Osado pronóstico futbolero en tiempos donde los detractores lapidaban sin contemplaciones a los integrantes de aquel equipo, Diego incluido. Yo era fanático de Víctor Hugo Morales, defensor a ultranza de Bilardo y del 10, por tanto me sumé a pura pasión a la no muy numerosa barra de los que creían posible un  milagro en suelo Azteca.  

 

29 de junio de 1986, todavía puedo ver aquellas zancadas memorables, veloz carrera hacia la gloria. Estoy sentado frente a una tele blanco y negro, preocupado, angustiado, los alemanes nos empataron y Diego no puede sellar en la red  su merecido reinado. De pronto el Pelusa piensa y en una milésima  de segundos mete un estiletazo genial para poner a su lugarteniente en la cancha, Jorge Burruchaga, cara a cara con el guardameta teutón. Gol. 3 a 2. Éxtasis al fin.

 

Vale recordar que el primer gol argentino fue marcado por  un incansable laburante del fútbol. Un aguerrido defensor que se convirtió en el mejor líbero del Mundial. Un obediente zaguero forjado en la escuela Pincharrata. El “Tata” José Luis Brown se elevó al cielo, burló a los voraces defensores alemanes  y metió un frentazo aleccionador para dejar en ridículo  al pobre portero Harald Anton «Toni» Schumacher.
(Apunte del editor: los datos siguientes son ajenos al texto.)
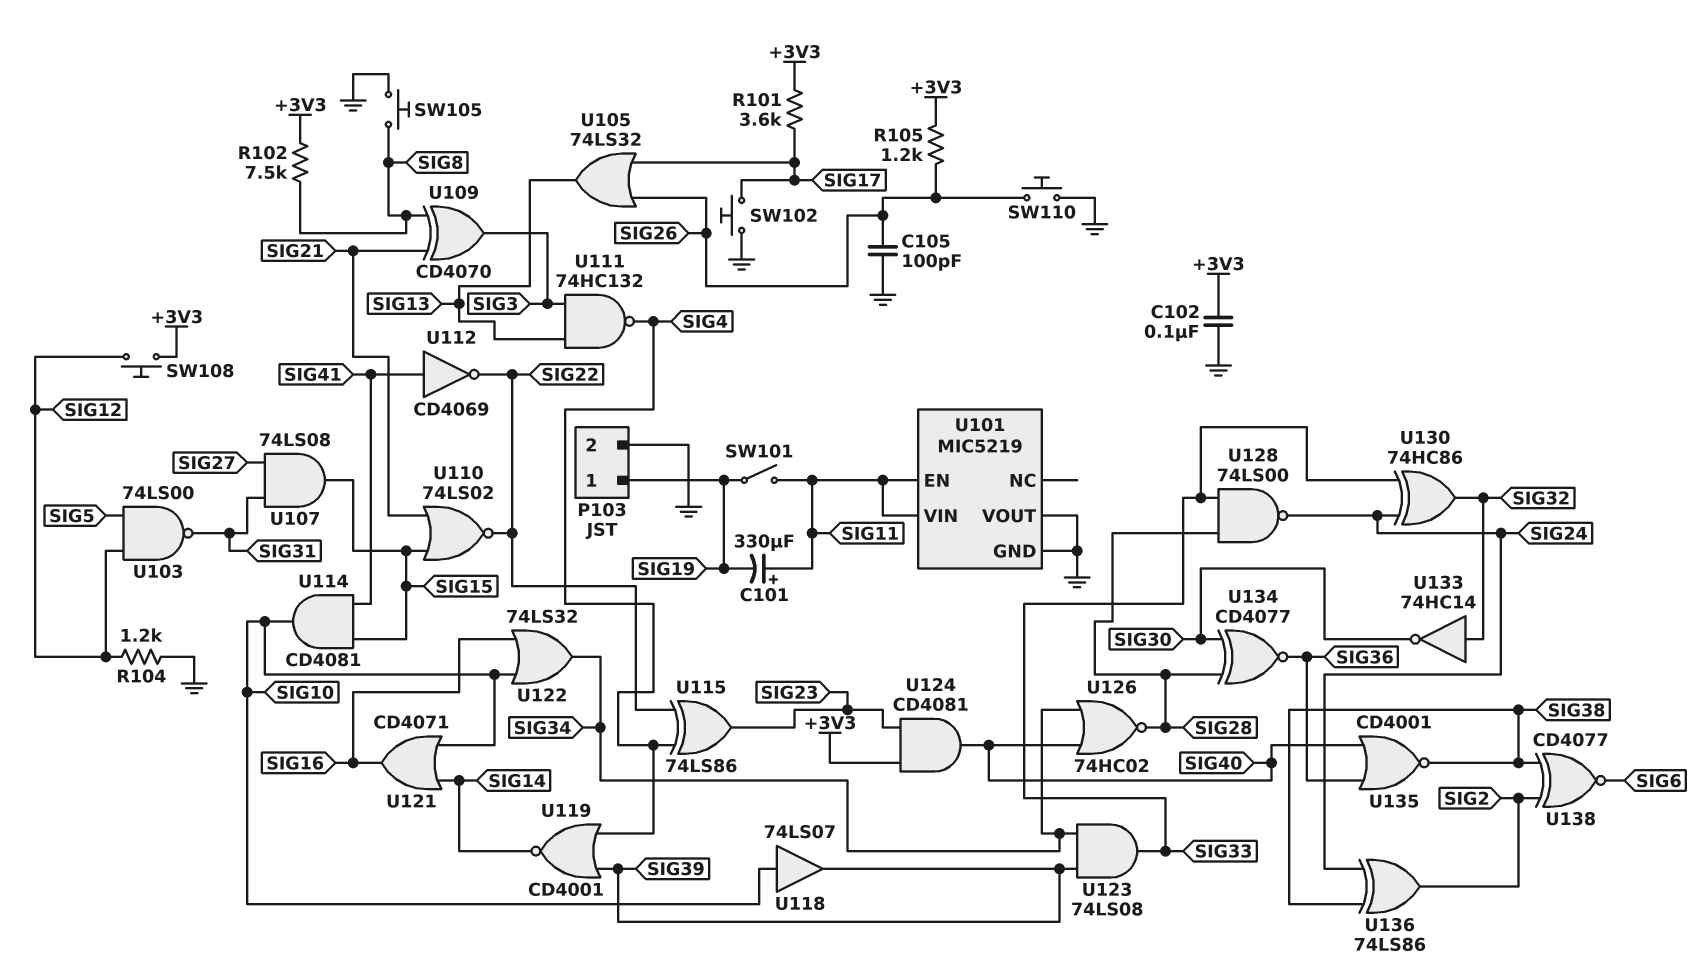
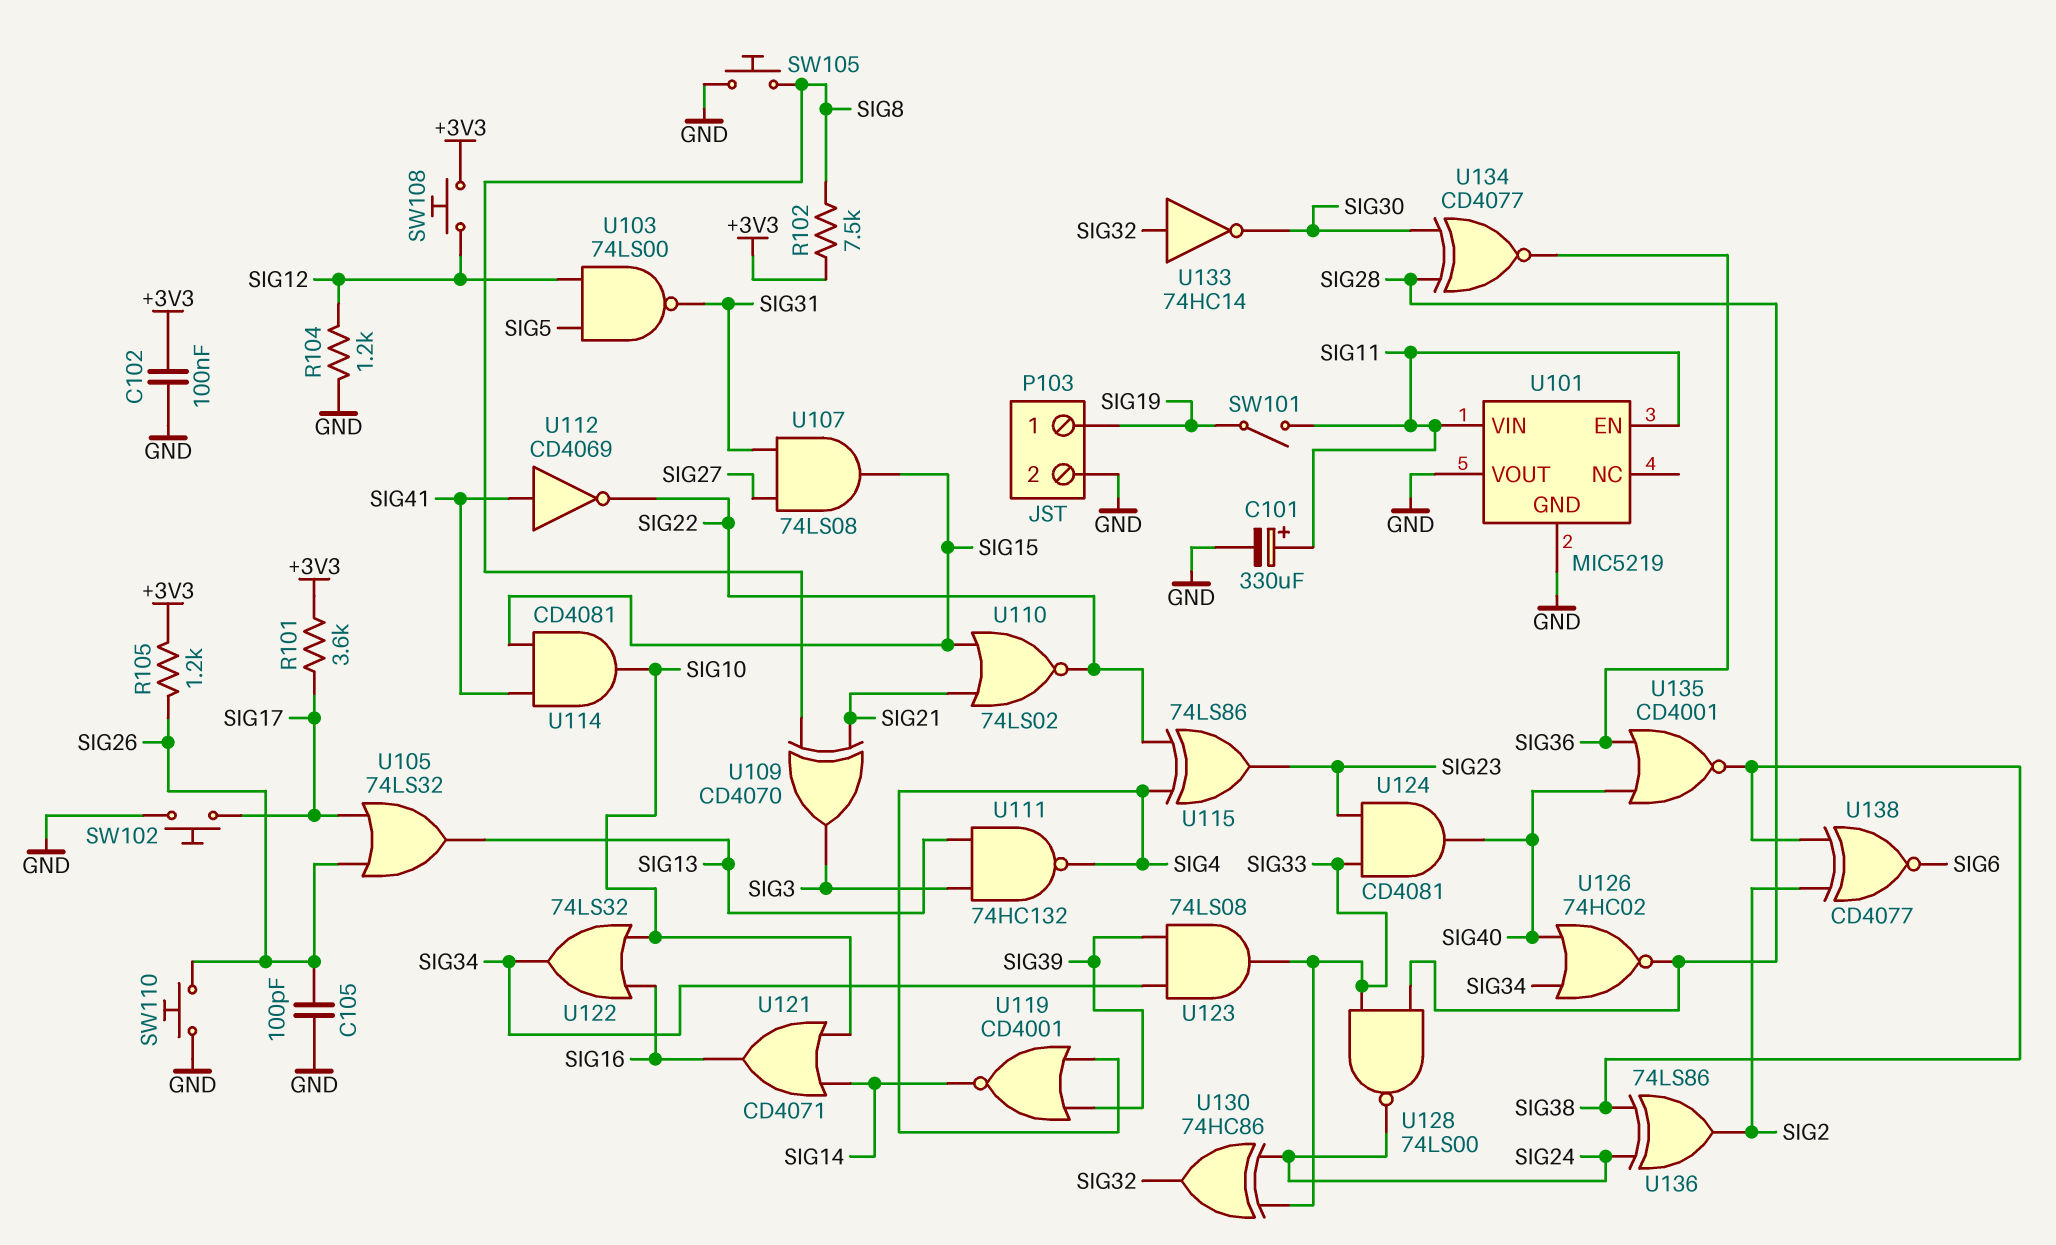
C101: 330uF (plus SIG11, minus SIG19) -> 330uF (plus SIG11, minus GND)
U118: buffer 74LS07 (in SIG10, out SIG39) -> none
U124: AND CD4081 (in +3V3, in SIG23, out SIG40) -> AND CD4081 (in SIG23, in SIG33, out SIG40)

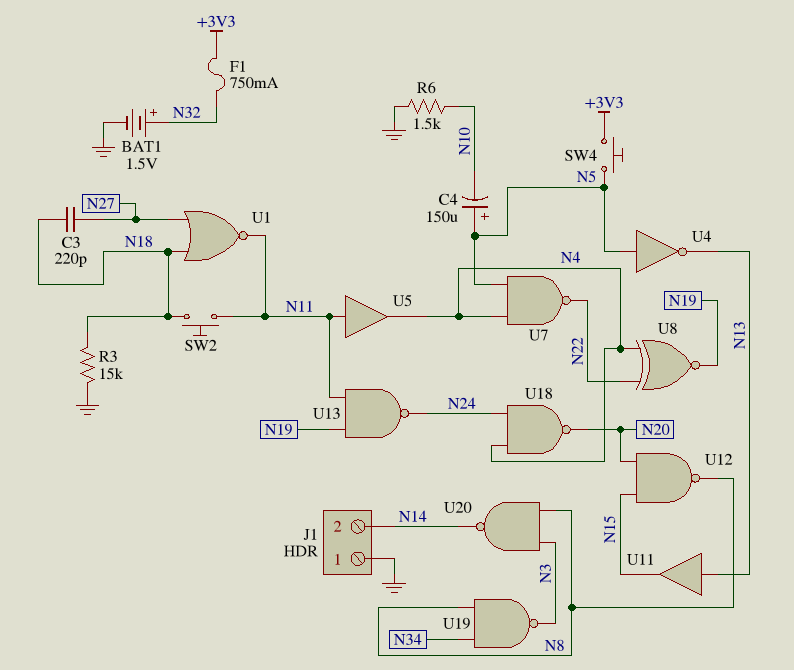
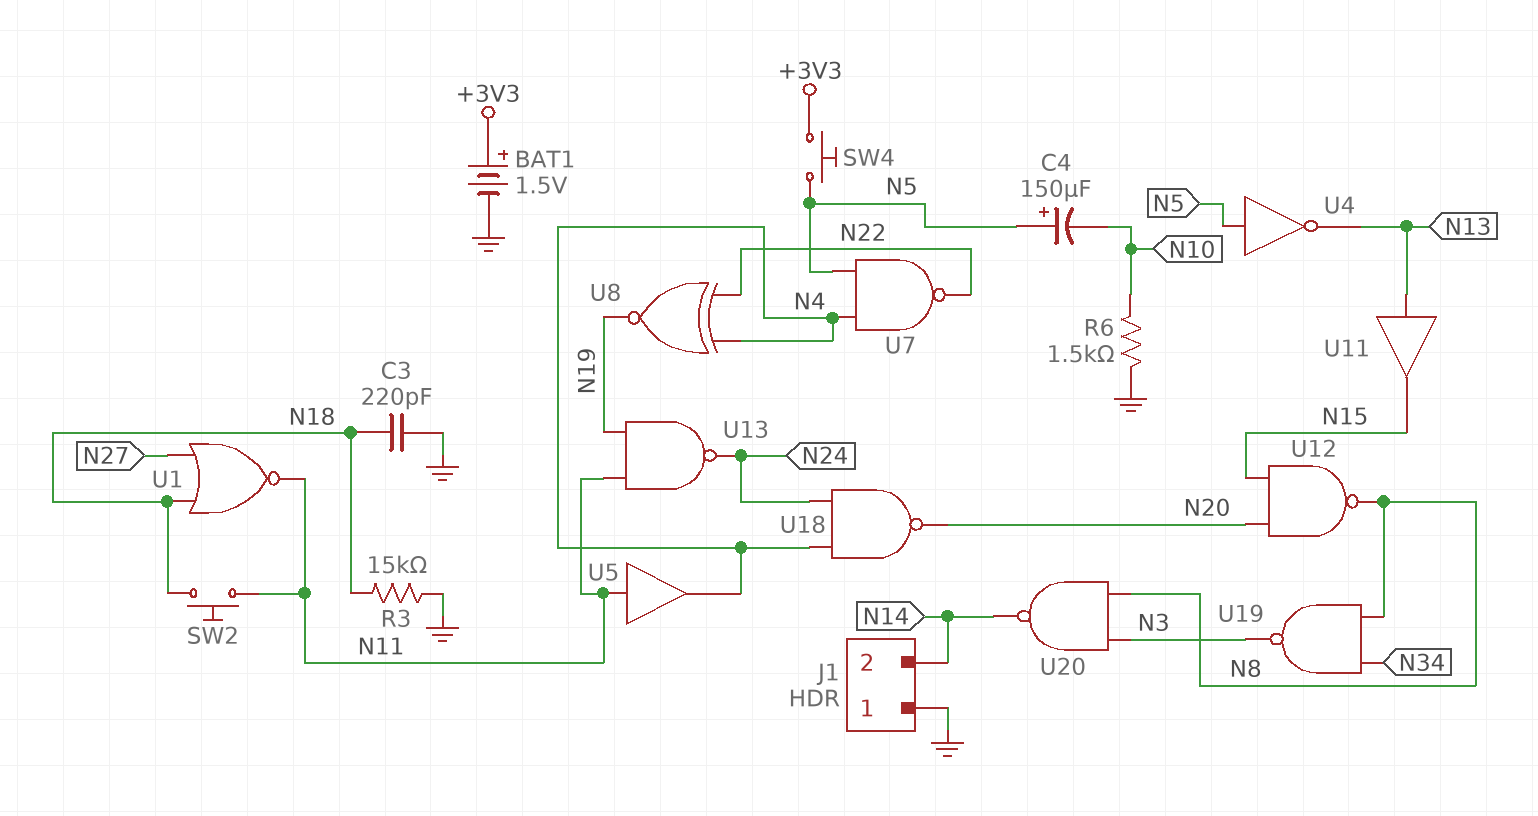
BAT1: 1.5V (plus N32, minus GND) -> 1.5V (plus +3V3, minus GND)
C3: 220pF (N18, N27) -> 220pF (GND, N18)
F1: 750mA (+3V3, N32) -> none

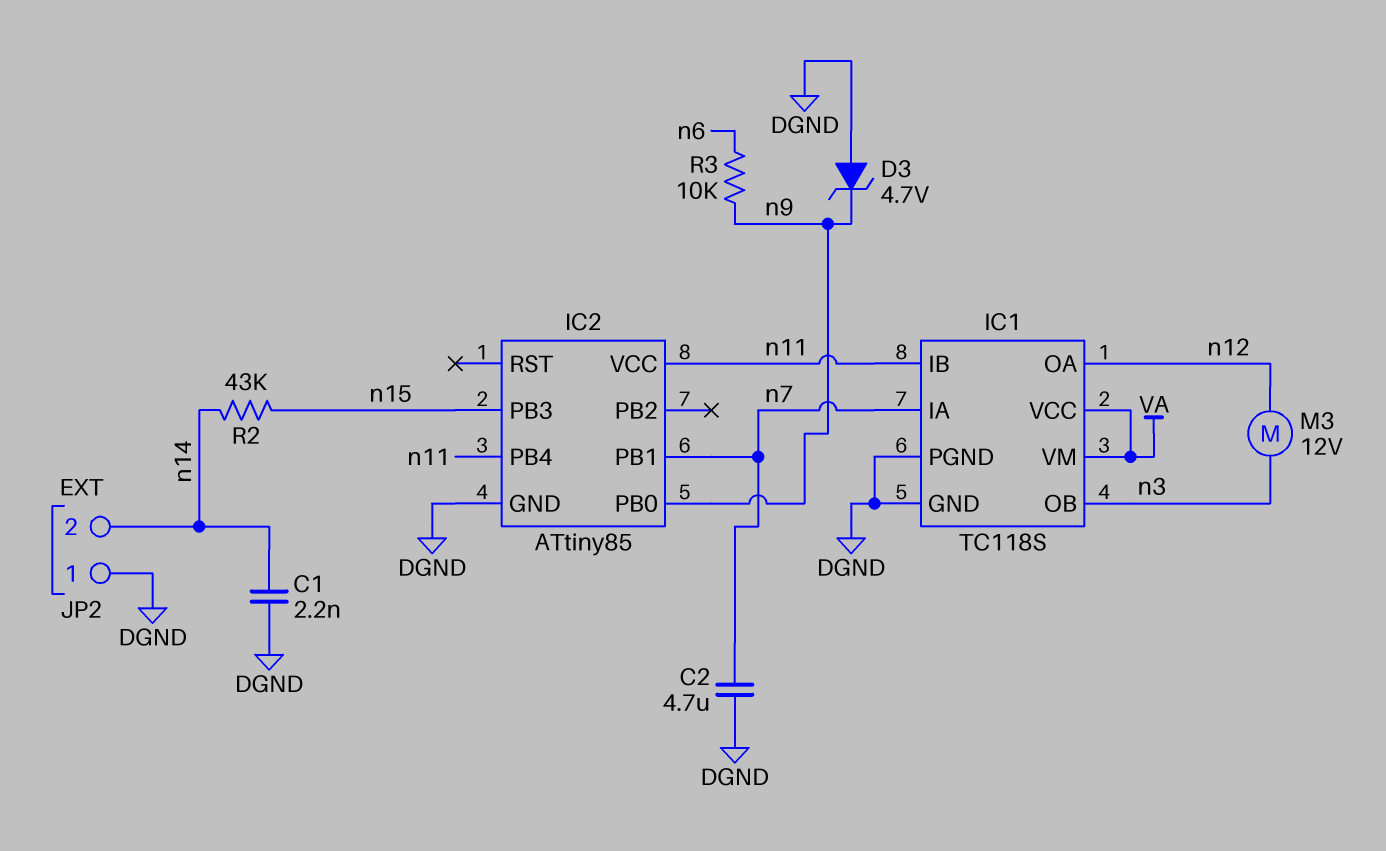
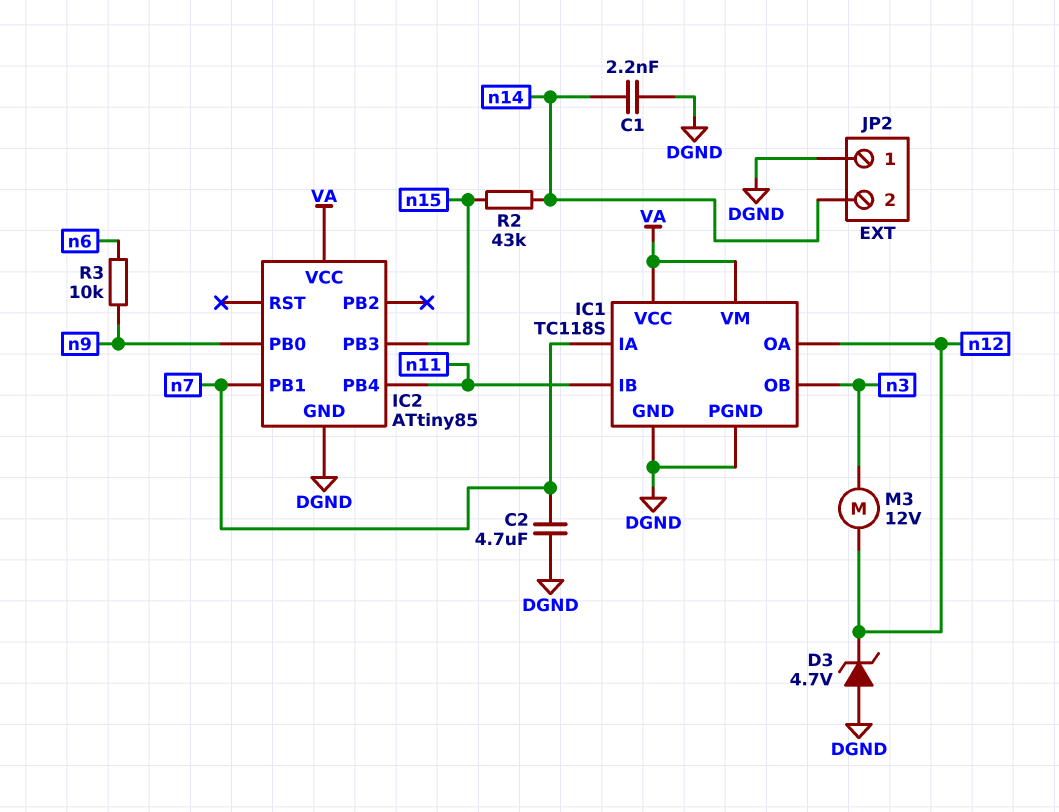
D3: zener 4.7V (A DGND, K n9) -> zener 4.7V (A DGND, K n12)
IC2 pin VCC: n11 -> VA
 El pibe nacido en Ranchos, un humilde pueblito de la provincia de Buenos Aires, coronaba con un gol su impecable actuación mundialista. El defensor que había logrado con mucho sacrificio formar parte de la lista de convocados para afrontar la cita ecuménica,  cuestionado hasta el hartazgo por muchos, se transformó finalmente en un jugador clave, irremplazable y vital  para el andamiaje defensivo de la Argentina. Titular indiscutido tras la enfermedad que contrajo  Daniel Passarella en los días previos al debut con Corea del Sur.

 

Minutos después de marcar su gol, un topetazo brutal y mal intencionado  de un alemán le luxó el hombro derecho y fiel a su estirpe ganadora y a su coraje deportivo tuvo una actitud que lo definió para siempre como futbolista.

 

“Tenía un dolor insoportable. Lo primero que le dije al doctor Madero fue, ni se te ocurra sacarme, no salgo ni muerto. Me mordí la camiseta, le hice dos agujeros para meter los dedos y finalizar así”.

 

Luego, Jorge Valdano, discípulo ideológico del Flaco César Luis Menotti había iniciado una avance albiceleste desde su propia área que mutó en el segundo tanto argentino. Formidable definición del delantero nacido en Las Parejas, provincia de Santa Fe, obra y gracia a los conceptos tácticos y estratégicos pensados por un obsesivo Carlos Salvador Bilardo.

 

Tras el impactante empate alemán, vuelo inmortal hacia la gloria de  Burru, un grandote de medias caídas lo corre y nunca lo alcanza, la garganta de Víctor Hugo  pega  un grito desaforado de gol: “Burruchaga viejo y peludo nomás”, dice desde el micrófono de Radio Argentina el progenitor del mítico barrilete cósmico.

 

Caigo de rodillas frente a la pantalla del televisor y alzo con furia mi voz. Mi gol brota desde las entrañas. Lo miro a mi viejo, crítico impiadoso de Diego y su selección  y lo mando al carajo. Mi vieja  me contiene. “Tranquilízate, te va a hacer mal, me dice”. Aquel gol de Jorge Burruchaga  me había convertido, al menos por un instante, en el ser más feliz del planeta. Burru también cae de rodillas y mira al cielo, Batista lo abraza, mientras un hostil estadio Azteca mastica su decepción.  “Es para vos Mexicano traidor”, susurro desde el living de mi casa  cuando la cámara se detiene en un puñado de bigotones que maldicen con odio el gol argentino.

 

29 de junio de 1986. Ya había pasado el temblor y tras el pitazo del juez brasileño y bajo un sol que calcinaba la tierra, Diego Armando Maradona y sus muchachos solidificaban en el planeta fútbol la epopeya de un grupo de soñadores que habían hecho realidad una utopía.

 

Aquella selección, para mí, la mejor selección nacional mundialista de todos los tiempos, fue orgullo  en suelo ajeno, con un Dios calzando la 10 y un “Tata” protector cuidándole la retaguardia.